While researchers in part attribute the sinking to the city’s unique infrastructure, some also say rising sea levels attributable to an increase in global temperatures are also partially responsible.
“Sea level rise, particularly if this is accelerated locally by subsidence, is causing increasingly severe and widespread coastal erosion, beach retreat and marine flooding with very significant environmental and socio-economic impacts on coastal populations,” Marco Anzidei, a researcher from Italy’s National Institute of Geophysics and Volcanology (INGV), said.
Rising sea levels have been a key concern for DiCaprio, who directed a 2016 documentary about the subject titled “Before The Flood.”
In the film he interviewed then-President Barack Obama about his decision to enter the United States into the 2015 Paris Climate Accords.
Climate change generally has been a major platform for DiCaprio. He issued a stark warning to the United Nations at the 2014 Climate Summit.

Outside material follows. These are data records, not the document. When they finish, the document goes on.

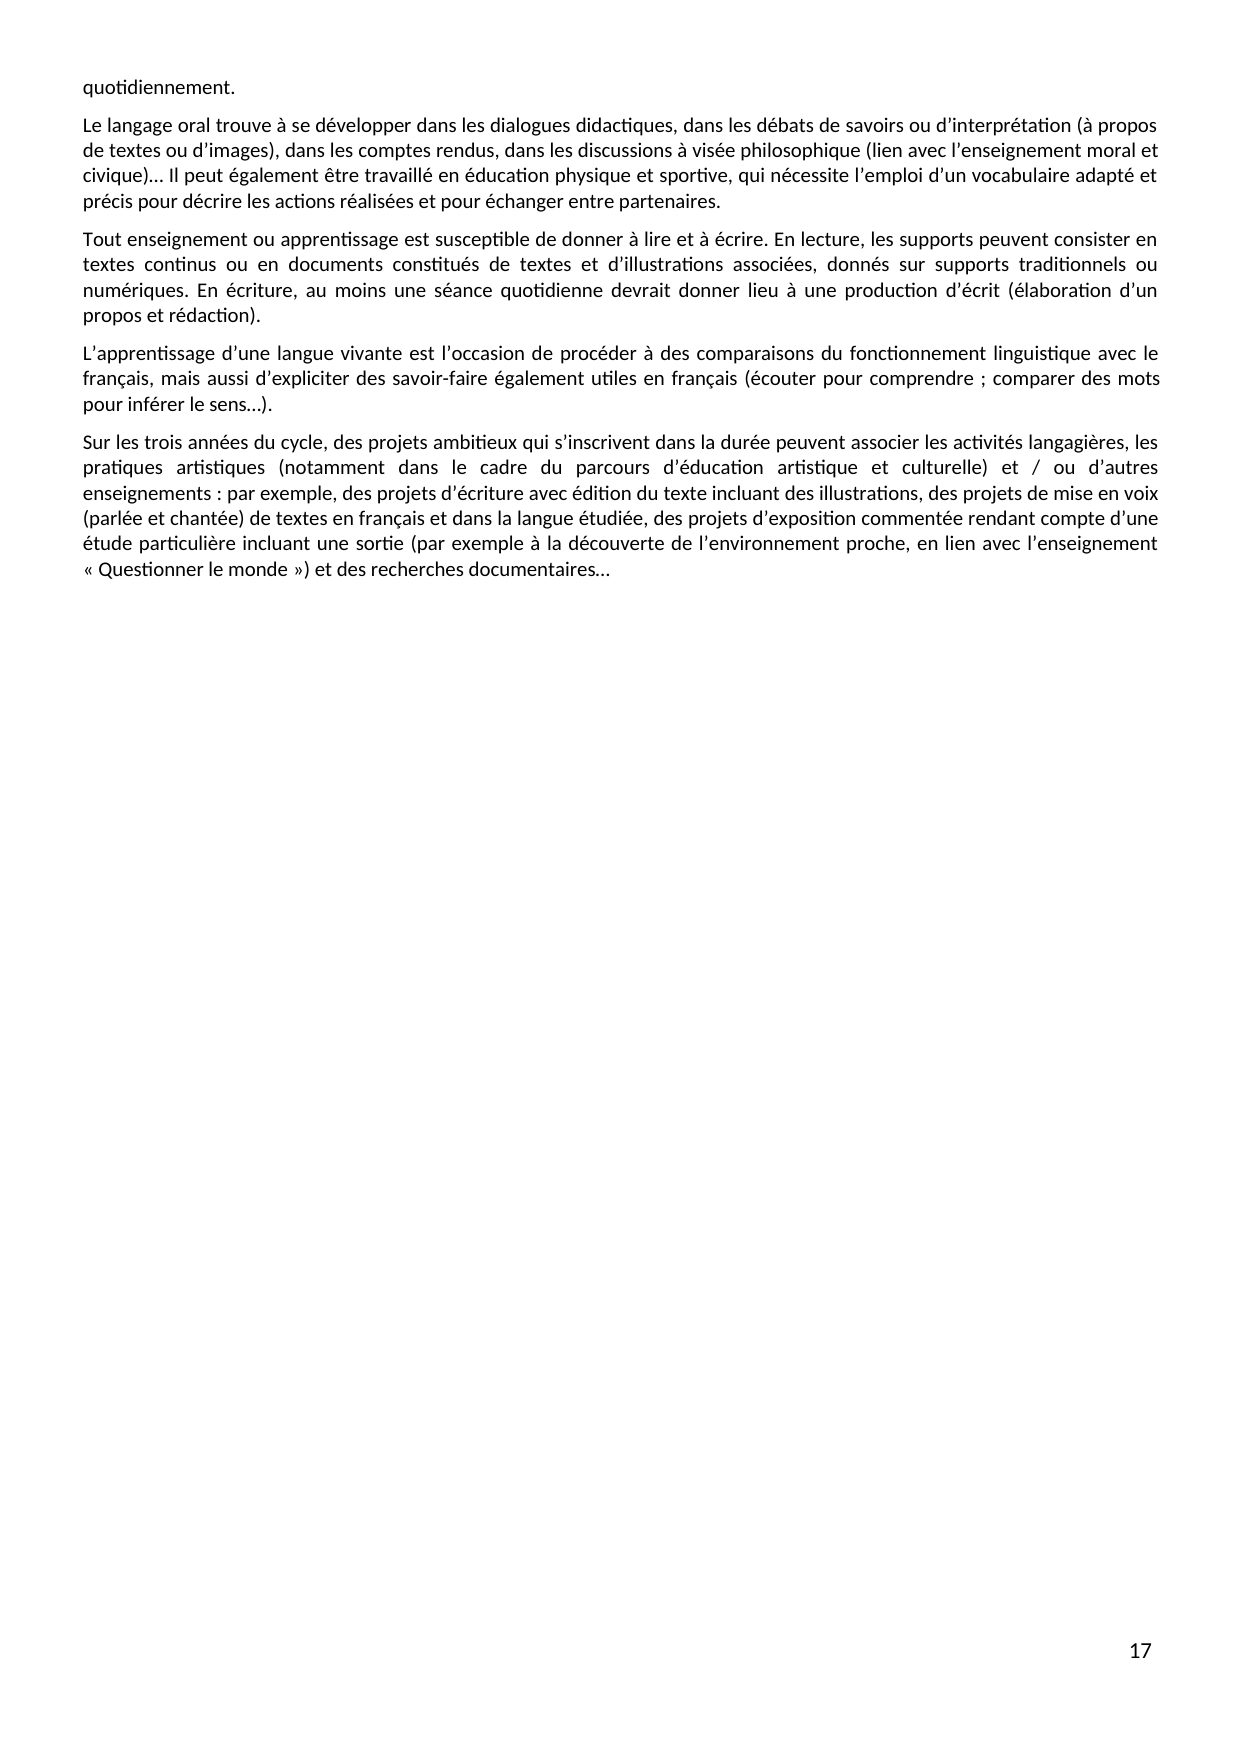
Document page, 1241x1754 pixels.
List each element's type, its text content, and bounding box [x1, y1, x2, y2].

text Sur les trois années du cycle, des projets ambitieux qui s’inscrivent dans la durée peuvent associer les activités langagières, les pratiques artistiques (notamment dans le cadre du parcours d’éducation artistique et culturelle) et / ou d’autres enseignements : par exemple, des projets d’écriture avec édition du texte incluant des illustrations, des projets de mise en voix (parlée et chantée) de textes en français et dans la langue étudiée, des projets d’exposition commentée rendant compte d’une étude particulière incluant une sortie (par exemple à la découverte de l’environnement proche, en lien avec l’enseignement « Questionner le monde ») et des recherches documentaires… [83, 429, 1160, 581]
text L’apprentissage d’une langue vivante est l’occasion de procéder à des comparaisons du fonctionnement linguistique avec le français, mais aussi d’expliciter des savoir-faire également utiles en français (écouter pour comprendre ; comparer des mots pour inférer le sens…). [83, 340, 1160, 416]
text Le langage oral trouve à se développer dans les dialogues didactiques, dans les débats de savoirs ou d’interprétation (à propos de textes ou d’images), dans les comptes rendus, dans les discussions à visée philosophique (lien avec l’enseignement moral et civique)… Il peut également être travaillé en éducation physique et sportive, qui nécessite l’emploi d’un vocabulaire adapté et précis pour décrire les actions réalisées et pour échanger entre partenaires. [83, 112, 1160, 213]
text Tout enseignement ou apprentissage est susceptible de donner à lire et à écrire. En lecture, les supports peuvent consister en textes continus ou en documents constitués de textes et d’illustrations associées, donnés sur supports traditionnels ou numériques. En écriture, au moins une séance quotidienne devrait donner lieu à une production d’écrit (élaboration d’un propos et rédaction). [83, 226, 1160, 328]
text quotidiennement. [83, 74, 1160, 99]
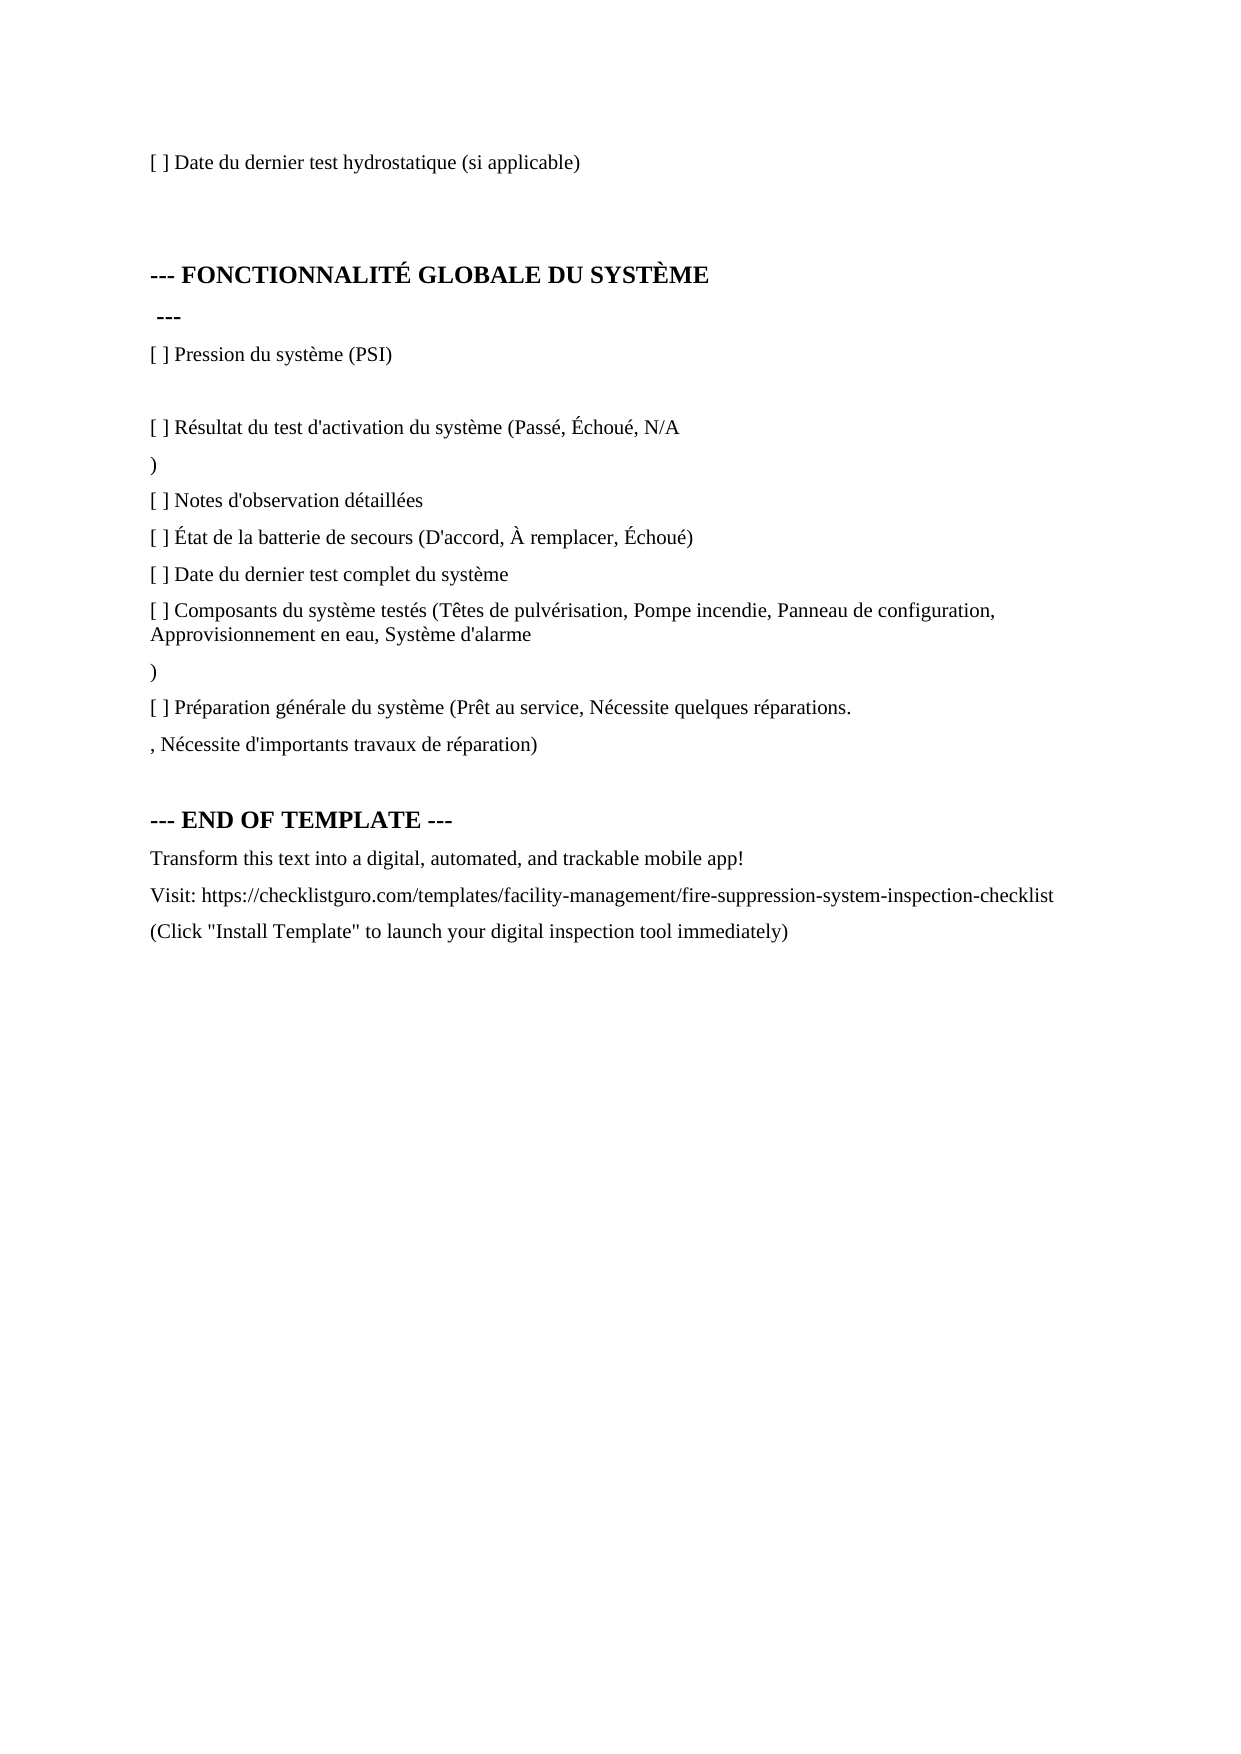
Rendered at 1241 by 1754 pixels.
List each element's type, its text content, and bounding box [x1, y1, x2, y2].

“Every week, we’re seeing new and undeniable climate events, evidence that accelerated climate change is here right now. Droughts are intensifying, our oceans are acidifying with methane plumes rising up from the ocean floor, we are seeing extreme weather events, and the West Antarctic and Greenland ice sheets melting at unprecedented rates, decades ahead of scientific projections,” he said.
In addition to his public advocacy, DiCaprio also serves on the boards of the World Wildlife Fund, the Natural Resources Defense Council, National Geographic’s Pristine Seas, Oceans 5, and the International Fund for Animal Welfare, according to the UN.